RECORDS TO USE:
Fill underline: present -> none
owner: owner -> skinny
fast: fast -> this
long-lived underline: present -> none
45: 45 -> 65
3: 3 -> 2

WHAT NEEDS TO BE DONE: Please reproduce every line of the entries above without any changes.

FINISHED ANSWER:
Fill underline: present -> none
owner: owner -> skinny
fast: fast -> this
long-lived underline: present -> none
45: 45 -> 65
3: 3 -> 2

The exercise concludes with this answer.